The Celtic Sea has a seabed problem and traditional solutions won’t fix it

May 28th, 2026
Derek Robertson
Derek Robertson, CEO

The Celtic Sea is central to the UK’s offshore wind ambitions, playing a major role in delivering net zero while driving economic growth across Wales and the South West. 

But beneath that ambition sits a problem the industry has yet to fully confront. 

The seabed conditions are fundamentally different to those that offshore wind has been built on to date. The shallow overburden over bedrock combined with harsh metocean conditions, extreme loading requirements and the need to deliver projects at industrial scale create challenges that conventional approaches struggle to overcome. 

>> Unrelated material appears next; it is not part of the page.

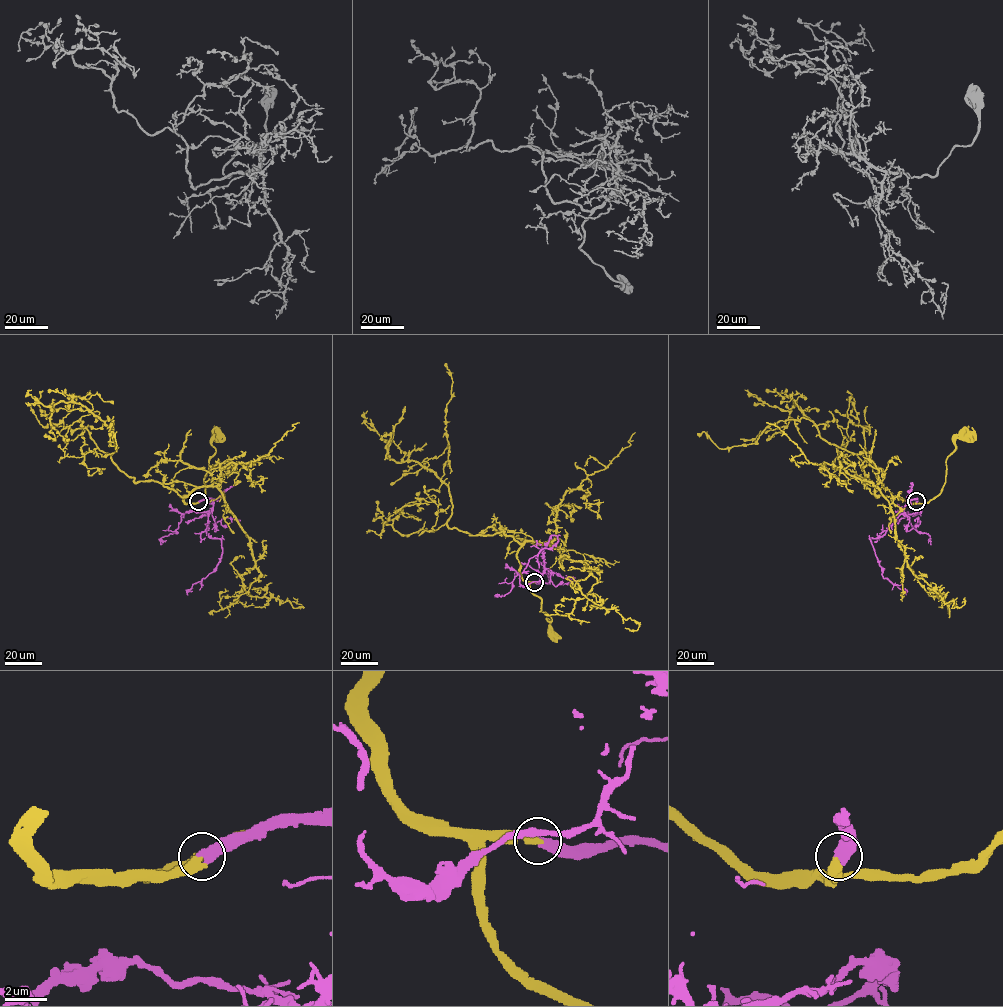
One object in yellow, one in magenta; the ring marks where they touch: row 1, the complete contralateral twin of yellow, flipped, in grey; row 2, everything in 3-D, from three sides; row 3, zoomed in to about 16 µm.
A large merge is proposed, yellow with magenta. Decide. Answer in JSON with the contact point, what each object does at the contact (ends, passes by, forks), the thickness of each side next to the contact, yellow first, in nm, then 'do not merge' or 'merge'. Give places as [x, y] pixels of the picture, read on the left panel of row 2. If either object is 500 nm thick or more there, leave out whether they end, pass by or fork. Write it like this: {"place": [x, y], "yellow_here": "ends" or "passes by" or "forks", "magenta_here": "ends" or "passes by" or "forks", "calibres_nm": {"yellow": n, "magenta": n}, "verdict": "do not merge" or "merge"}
{"place": [198, 501], "yellow_here": "ends", "magenta_here": "ends", "calibres_nm": {"yellow": 400, "magenta": 440}, "verdict": "merge"}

And yet, many projects proceed on the assumption that they won’t. 

Drag embedment anchors, driven piles and suction piles have served the industry well to date, but they are not technically viable at the scale required across large sections of the Celtic Sea. Continuing to rely on them doesn’t just create engineering challenges, it undermines the entire project economics. This is where the real risk lies. 

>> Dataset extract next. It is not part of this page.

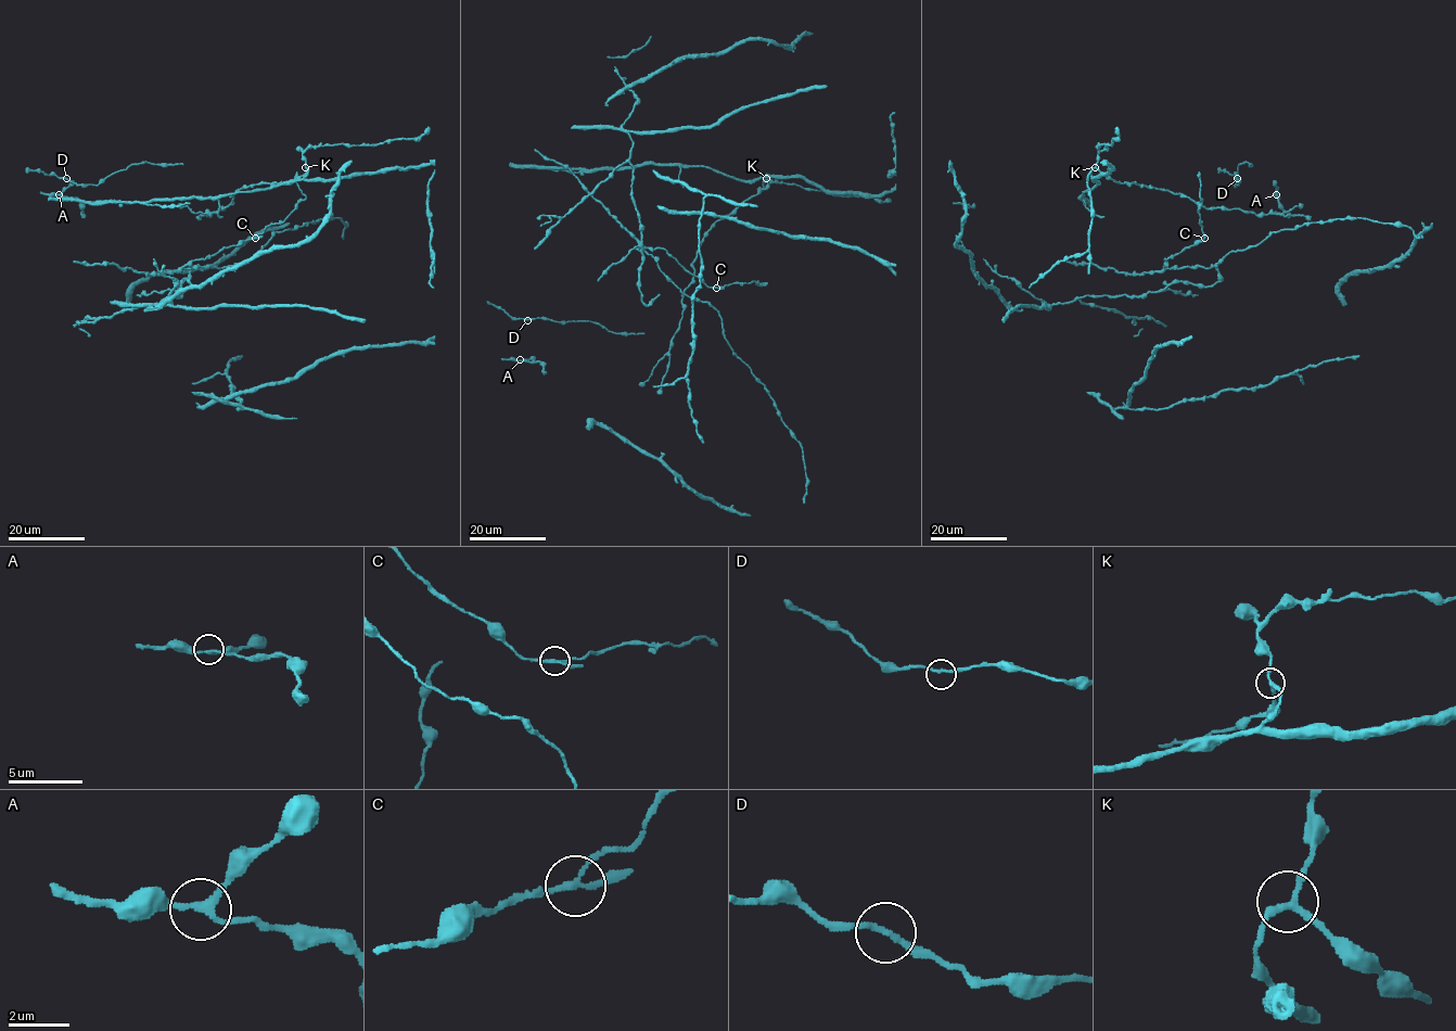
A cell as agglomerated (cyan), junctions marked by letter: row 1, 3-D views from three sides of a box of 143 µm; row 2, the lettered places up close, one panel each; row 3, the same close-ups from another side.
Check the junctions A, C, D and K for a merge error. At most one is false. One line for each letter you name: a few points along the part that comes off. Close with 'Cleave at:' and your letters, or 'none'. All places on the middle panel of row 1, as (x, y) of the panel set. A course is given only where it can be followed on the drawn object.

If projects are modelled on solutions that cannot deliver the required performance, cost or scalability, then Final Investment Decision (FID) becomes increasingly difficult to achieve. Not because the ambition isn’t there, but because the foundations of the business case are flawed. 

What’s required is not adaptation of existing methods, but adoption of approaches designed specifically for these conditions. 

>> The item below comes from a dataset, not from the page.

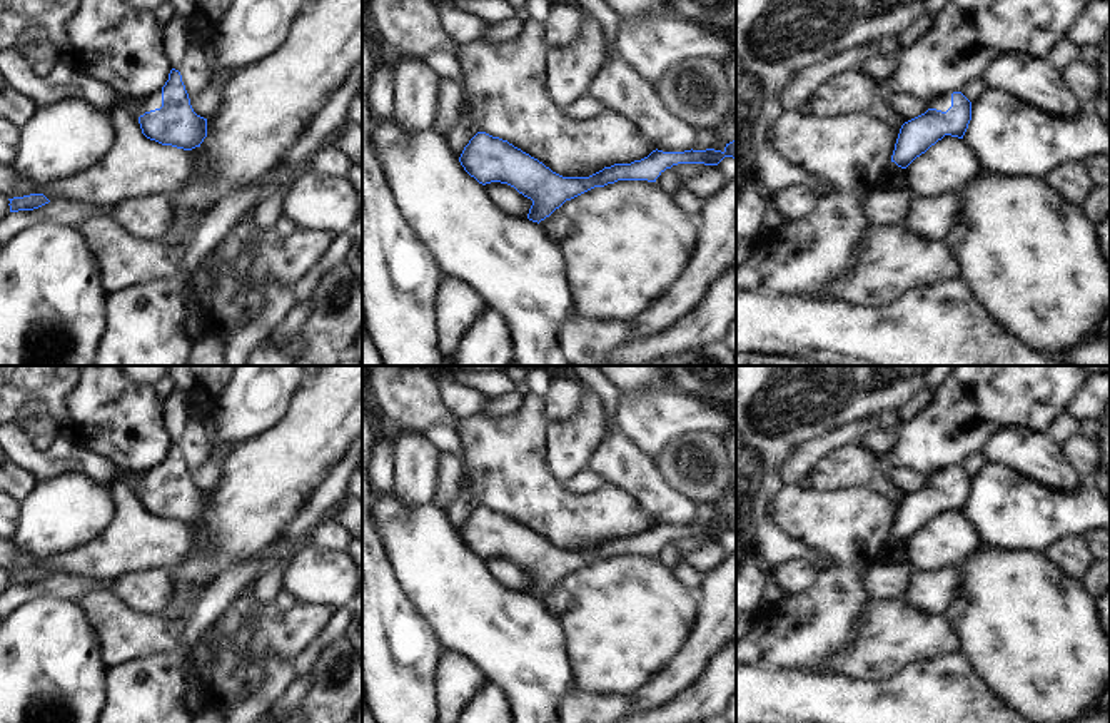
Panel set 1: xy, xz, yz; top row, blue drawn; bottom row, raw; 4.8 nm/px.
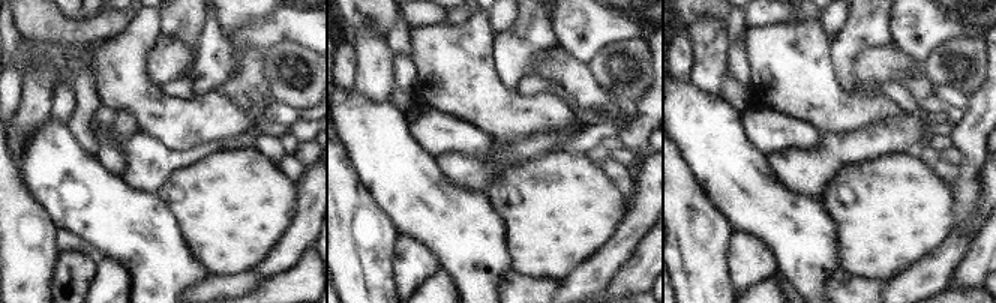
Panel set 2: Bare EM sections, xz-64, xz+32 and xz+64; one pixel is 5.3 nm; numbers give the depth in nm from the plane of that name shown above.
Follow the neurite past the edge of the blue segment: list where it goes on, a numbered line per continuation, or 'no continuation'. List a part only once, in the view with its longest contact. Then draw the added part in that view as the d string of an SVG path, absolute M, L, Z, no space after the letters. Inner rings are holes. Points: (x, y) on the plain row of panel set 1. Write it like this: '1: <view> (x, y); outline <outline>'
1: yz (942, 476); outline M955 463L955 464L950 464L950 466L938 468L931 474L925 476L925 479L928 483L936 483L936 484L946 486L951 481L951 468L953 466L961 466L961 464Z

Subsea Micropiles represent one such approach. Engineered for shallow soils over bedrock and to withstand high loads in harsh environments, they offer a fundamentally different way of thinking about anchoring. By integrating geotechnical and geophysical data into a unified 3D ground model, projects can improve soil understanding while reducing Pre-FID survey costs. That same model can then inform anchor design and simulation, optimising steel weight, installation strategy and overall system performance, ultimately reducing construction costs and risk. 

That shift matters. The projects that move forward will not be those that simply meet technical requirements, but those that align engineering reality with commercial viability. 

This extends beyond floating wind. In fixed-bottom projects, replacing traditional pin piles with anchor-based systems that act as landing platforms for jackets can reduce reliance on large installation vessels, improve schedule control and increase flexibility. It challenges established practice, but so do the conditions in the Celtic Sea. 

The Celtic Sea will not be unlocked by applying legacy solutions to a new problem. It will be unlocked by recognising that the problem has changed and responding accordingly. Until then, the risk is clear, projects will continue to be designed for conditions that don’t exist, using solutions that don’t work, in a market that cannot afford either. Geological conditions are setting the pace for offshore wind development going forward and will prevent many from reaching a final investment decision. Our opportunity and our ambition require change.